# [Tasks to perform]
• A. In the text about Bijay Mohanty, whom did he marry?
• B. Quote the text about Bijay Mohanty word for word, starting with "Jugechha, a drama" and going on through "throughout the country.".

Bijay Mohanty (8 April 1950 – 20 July 2020) was an Indian actor in Odia Cinema. He was honored a National Film Award.

Personal life
Early life
Mohanty was born in 1950 at Pandiri, Kendrapara and brought up in Baripada, Mayurbhanj, Odisha. He started acting during his school days while studying at M.K.C High School. After his graduation with BA, he joined the National School of Drama. He passed successfully from the NSD with classmates like Naseeruddin Shah, Raj Babbar, and Om Puri etc. He acted in the theatres and stayed in Delhi up to 1975. After returning to Odisha, he devoted himself to directing plays.

Married life
Bijay was married to Tandra Ray, an actress in the Odia film industry. The couple acted in a number of films opposite each other. They have one daughter.

Career
In 1977, Mohanty started upon his career in the Oriya film industry with the film Chilika Tire which won the National Award for that year. Initially, he opted mostly for negative roles. Naga Phasa, Samay Bada Balaban, Danda Balunga, Sahari Bagha, Chaka Bhaunri, and Chaka Akhi Sabu Dekhuchi are some of his most notable films as this type of character. He acted in almost every manner of roles available to him; ranging from hero, villain, and comedian to character roles etc. In every field he left his incomparable mark. Mohanty's other notable films include; Arati (1981), Mamata Mage Mula (1985), Aei Aama Sansara (1986), Aama Ghara Aama Sansara (1991), Ki Heba Sua Posile, Bhisma Pratigya (1993), Bhai Hela Bhagari (1994), Suna Panjuri, Laxman Rekha, Rakhi Bhijigala Akhi Luhare and I Love My India.

He also directed the movie Bhuli Huena.

He joined the Drama department of the Utkal Sangeet Mahavidyalaya in 1977 and retired as a professor from the institute in recent years.

Jugechha, a drama troupe that he formed in his native place of Baripada was a well-known troupe and staged plays in different parts of Odisha as well as throughout the country.

# [Source information]
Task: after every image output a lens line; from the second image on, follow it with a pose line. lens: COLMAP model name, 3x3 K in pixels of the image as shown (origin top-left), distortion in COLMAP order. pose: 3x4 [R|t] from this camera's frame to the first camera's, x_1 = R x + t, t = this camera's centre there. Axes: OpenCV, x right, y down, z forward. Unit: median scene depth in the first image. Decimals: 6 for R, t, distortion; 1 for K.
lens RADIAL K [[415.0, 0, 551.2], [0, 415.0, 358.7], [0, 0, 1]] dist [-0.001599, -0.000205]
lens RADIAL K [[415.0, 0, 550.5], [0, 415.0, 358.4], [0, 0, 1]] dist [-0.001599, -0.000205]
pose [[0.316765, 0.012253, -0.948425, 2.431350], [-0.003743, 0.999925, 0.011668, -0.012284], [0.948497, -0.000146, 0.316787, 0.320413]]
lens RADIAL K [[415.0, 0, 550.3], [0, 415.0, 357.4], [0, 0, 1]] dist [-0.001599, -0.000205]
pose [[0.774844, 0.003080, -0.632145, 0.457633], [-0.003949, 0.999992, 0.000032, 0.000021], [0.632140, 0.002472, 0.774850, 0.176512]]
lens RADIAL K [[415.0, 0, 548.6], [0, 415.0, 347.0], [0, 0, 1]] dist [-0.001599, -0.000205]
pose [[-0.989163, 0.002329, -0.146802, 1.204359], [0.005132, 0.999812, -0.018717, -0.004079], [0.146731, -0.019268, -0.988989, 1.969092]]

# [Exercise answers]
• A. Tandra Ray, an actress in the Odia film industry.

• B.
Jugechha, a drama troupe that he formed in his native place of Baripada was a well-known troupe and staged plays in different parts of Odisha as well as throughout the country.